- **Problem details**
From the lines below, pick out each one that contains the word "many" and copy it.

- **Data for processing**

---

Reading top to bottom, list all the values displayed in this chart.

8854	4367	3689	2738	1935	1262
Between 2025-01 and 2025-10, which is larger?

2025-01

---

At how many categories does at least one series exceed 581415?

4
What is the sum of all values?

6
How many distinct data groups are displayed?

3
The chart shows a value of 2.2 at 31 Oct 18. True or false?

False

---

- **Output for this task**
At how many categories does at least one series exceed 581415?
How many distinct data groups are displayed?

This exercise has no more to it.